Workload consolidation in fog computing: an ensemble clustering and hybrid beluga whale-simulated annealing optimization approach
摘要
The rapid expansion of IoT applications has led to massive, highly dynamic workloads that frequently overload fog nodes, demanding real-time and computationally intensive load balancing strategies. To address these challenges, scalable, parallel, and high-performance computing (HPC) techniques are required which are capable of handling large-volume data and time-critical decision-making. This study introduces an application-driven container workload dataset generation using virtual machines, incorporating parameters such as CPU usage, RAM, number of cores, and memory allocation to support large-scale host workload analysis. In order to categorize hosts as overburdened, underloaded, or balanced, an ensemble clustering approach is employed with various preprocessing techniques. The proposed ensemble clustering method achieves the highest silhouette coefficient (0.964), surpassing individual clustering algorithms. The selected ensemble approach effectively transforms unlabeled data into labeled datasets, enabling efficient workload migration from overloaded to underloaded hosts. Containers are used to efficiently distribute workload as a result of their lightweight nature. The most appropriate containers for migration are identified using a computationally intensive container selection algorithm. Further, this study introduces a novel Hybrid Beluga Whale Optimization algorithm with Simulated Annealing (HBWO-SA), a metaheuristic approach used to balance load and reduce container migration cost.
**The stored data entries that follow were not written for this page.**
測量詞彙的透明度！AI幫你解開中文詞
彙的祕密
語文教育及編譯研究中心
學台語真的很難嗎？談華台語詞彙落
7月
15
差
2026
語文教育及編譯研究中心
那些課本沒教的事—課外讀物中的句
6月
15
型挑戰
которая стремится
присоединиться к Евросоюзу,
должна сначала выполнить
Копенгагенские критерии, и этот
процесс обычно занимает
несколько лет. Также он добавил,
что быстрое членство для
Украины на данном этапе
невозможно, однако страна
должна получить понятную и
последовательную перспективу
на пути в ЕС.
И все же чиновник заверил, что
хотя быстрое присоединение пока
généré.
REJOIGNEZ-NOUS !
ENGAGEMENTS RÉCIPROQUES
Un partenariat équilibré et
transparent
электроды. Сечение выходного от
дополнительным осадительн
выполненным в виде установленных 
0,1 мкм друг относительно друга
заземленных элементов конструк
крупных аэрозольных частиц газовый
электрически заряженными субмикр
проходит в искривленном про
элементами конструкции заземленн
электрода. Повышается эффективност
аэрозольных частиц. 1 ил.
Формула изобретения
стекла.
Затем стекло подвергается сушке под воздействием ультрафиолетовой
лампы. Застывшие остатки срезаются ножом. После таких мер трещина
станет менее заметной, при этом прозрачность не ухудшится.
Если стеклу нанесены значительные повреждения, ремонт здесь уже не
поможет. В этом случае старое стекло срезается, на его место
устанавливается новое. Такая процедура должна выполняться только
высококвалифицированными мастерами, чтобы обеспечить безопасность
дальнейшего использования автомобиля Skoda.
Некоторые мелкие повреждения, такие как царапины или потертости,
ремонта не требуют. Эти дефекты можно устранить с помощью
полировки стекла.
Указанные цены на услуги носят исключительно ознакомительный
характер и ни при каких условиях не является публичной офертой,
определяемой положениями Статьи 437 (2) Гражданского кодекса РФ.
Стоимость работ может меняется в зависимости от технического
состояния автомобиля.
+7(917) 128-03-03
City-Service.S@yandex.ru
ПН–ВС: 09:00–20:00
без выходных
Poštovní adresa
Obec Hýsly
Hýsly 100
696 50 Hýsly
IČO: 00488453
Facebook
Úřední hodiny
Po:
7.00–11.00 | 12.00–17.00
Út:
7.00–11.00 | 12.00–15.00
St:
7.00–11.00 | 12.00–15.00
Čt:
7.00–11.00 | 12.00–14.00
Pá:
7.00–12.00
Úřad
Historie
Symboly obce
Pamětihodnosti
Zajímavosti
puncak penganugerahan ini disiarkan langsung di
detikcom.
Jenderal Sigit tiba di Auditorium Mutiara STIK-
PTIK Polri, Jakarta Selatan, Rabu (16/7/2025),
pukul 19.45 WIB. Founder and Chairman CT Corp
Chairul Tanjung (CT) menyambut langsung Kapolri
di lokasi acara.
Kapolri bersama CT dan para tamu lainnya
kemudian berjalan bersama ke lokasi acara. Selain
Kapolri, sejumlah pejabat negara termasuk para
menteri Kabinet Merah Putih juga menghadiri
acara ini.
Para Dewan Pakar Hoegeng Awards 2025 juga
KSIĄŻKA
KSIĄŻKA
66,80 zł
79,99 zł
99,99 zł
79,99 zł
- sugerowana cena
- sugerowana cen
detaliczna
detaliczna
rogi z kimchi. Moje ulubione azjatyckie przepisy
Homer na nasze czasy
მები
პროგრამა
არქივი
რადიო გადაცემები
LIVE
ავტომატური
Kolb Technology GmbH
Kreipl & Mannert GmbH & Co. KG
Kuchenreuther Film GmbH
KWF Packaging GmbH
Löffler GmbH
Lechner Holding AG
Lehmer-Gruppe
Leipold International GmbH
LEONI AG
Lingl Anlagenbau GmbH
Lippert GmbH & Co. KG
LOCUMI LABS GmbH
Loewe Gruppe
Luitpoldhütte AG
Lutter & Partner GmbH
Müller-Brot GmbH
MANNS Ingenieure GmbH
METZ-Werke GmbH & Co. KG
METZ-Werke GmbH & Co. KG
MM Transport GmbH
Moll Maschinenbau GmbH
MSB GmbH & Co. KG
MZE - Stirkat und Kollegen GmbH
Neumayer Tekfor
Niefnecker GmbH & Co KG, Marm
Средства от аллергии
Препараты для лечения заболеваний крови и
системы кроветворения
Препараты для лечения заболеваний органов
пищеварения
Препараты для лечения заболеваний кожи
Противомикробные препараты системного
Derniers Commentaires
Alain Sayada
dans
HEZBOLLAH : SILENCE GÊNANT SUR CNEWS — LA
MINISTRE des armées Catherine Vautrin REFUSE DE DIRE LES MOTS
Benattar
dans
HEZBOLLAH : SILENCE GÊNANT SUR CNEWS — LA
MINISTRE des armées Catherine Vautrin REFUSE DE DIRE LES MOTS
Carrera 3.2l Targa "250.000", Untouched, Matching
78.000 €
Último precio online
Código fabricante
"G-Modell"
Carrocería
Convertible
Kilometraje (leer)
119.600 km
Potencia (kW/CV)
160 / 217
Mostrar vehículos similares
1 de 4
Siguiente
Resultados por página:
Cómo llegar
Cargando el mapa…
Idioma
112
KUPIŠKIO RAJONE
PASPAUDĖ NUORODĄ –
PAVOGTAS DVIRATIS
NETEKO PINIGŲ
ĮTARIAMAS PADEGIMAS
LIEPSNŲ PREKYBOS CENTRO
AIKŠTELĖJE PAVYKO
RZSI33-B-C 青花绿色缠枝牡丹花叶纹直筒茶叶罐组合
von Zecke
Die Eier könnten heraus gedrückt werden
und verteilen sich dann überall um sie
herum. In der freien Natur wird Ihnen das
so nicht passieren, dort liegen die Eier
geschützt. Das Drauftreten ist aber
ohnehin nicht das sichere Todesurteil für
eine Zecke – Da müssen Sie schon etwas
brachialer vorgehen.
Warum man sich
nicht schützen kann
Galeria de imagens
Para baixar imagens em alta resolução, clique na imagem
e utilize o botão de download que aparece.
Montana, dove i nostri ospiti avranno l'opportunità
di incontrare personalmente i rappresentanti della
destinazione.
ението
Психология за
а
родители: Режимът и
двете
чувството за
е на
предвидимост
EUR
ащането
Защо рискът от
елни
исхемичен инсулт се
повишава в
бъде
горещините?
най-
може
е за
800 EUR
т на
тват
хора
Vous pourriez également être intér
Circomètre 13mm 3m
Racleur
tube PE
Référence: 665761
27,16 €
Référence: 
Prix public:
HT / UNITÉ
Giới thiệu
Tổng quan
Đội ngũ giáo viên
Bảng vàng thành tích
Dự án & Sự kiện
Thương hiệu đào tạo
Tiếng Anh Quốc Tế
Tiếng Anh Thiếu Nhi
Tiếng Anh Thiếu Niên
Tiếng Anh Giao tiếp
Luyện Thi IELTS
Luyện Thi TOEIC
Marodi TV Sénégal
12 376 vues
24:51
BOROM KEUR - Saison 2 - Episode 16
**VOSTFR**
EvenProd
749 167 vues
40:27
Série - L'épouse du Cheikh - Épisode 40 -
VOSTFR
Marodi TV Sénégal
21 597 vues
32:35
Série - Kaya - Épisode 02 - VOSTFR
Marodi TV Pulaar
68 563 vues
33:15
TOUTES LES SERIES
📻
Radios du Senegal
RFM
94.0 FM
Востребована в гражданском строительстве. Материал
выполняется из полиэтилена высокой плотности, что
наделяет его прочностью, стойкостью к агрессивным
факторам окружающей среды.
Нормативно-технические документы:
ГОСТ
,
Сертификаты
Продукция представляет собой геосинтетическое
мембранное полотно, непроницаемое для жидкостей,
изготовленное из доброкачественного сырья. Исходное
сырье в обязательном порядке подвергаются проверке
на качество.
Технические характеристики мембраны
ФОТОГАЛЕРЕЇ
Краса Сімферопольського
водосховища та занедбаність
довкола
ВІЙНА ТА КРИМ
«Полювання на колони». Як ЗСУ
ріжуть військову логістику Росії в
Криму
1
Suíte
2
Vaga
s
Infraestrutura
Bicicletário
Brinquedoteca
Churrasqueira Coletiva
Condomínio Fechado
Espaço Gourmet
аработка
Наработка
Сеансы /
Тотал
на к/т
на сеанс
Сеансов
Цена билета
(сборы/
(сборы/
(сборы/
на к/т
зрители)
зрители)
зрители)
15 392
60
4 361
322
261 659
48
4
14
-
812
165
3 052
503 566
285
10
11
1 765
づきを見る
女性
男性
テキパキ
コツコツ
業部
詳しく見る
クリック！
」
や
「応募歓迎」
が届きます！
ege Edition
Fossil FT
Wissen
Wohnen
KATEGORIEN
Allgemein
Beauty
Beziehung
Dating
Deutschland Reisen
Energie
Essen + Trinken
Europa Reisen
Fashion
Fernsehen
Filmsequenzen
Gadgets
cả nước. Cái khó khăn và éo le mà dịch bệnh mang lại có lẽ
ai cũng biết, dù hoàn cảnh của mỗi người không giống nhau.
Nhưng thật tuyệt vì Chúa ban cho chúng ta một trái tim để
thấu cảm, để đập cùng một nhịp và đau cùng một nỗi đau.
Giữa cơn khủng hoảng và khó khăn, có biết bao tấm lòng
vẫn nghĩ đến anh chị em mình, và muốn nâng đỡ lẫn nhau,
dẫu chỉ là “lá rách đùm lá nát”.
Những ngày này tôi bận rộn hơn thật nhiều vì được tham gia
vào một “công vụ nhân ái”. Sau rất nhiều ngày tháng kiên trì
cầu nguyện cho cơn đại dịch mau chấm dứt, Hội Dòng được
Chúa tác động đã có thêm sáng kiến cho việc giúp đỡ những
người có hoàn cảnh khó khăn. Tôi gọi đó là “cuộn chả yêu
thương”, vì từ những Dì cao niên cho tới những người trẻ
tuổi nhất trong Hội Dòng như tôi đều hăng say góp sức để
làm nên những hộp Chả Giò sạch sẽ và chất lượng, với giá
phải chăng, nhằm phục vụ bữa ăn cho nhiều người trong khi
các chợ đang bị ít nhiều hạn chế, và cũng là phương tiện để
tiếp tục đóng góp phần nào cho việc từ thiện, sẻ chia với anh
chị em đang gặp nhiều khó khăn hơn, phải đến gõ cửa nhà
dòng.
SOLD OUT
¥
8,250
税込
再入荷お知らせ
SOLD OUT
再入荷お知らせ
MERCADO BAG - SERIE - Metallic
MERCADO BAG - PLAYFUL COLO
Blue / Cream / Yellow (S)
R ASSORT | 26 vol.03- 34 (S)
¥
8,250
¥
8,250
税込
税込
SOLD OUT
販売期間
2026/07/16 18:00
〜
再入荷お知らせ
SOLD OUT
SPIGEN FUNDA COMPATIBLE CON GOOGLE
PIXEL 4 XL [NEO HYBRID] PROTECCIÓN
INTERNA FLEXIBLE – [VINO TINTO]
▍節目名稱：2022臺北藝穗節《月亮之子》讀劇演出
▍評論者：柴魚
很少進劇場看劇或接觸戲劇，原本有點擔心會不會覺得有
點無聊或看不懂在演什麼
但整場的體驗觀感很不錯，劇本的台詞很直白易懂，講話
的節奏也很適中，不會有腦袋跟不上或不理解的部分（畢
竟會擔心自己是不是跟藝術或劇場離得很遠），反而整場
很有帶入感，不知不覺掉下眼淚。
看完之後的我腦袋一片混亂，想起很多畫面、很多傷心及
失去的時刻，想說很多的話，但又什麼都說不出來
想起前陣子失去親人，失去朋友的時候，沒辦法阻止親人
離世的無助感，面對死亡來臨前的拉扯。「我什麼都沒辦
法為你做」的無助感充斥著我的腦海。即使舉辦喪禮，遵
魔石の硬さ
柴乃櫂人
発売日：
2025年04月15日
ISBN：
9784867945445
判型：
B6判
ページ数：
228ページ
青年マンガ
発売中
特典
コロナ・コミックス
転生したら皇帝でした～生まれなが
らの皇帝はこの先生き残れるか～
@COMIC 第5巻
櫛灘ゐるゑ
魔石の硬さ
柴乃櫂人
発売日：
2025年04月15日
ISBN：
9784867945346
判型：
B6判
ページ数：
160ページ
This proposed HBWO-SA algorithm is designed for parallelizable execution and benefits from HPC platforms in accelerating convergence and improving optimization efficiency. Experimental evaluations demonstrate that the proposed HBWO-SA algorithm significantly reduces latency, enhances resource efficiency, and outperforms existing metaheuristic techniques, including ABC, BWO, E-ABC, Firefly, GWO, and DIWPSO across multiple evaluation metrics. Overall, the proposed approach provides an HPC-aligned, scalable solution for real-time resource management and performance optimization in fog environment. It significantly reduces the ratio of load imbalance and rate of container migration compared to existing techniques.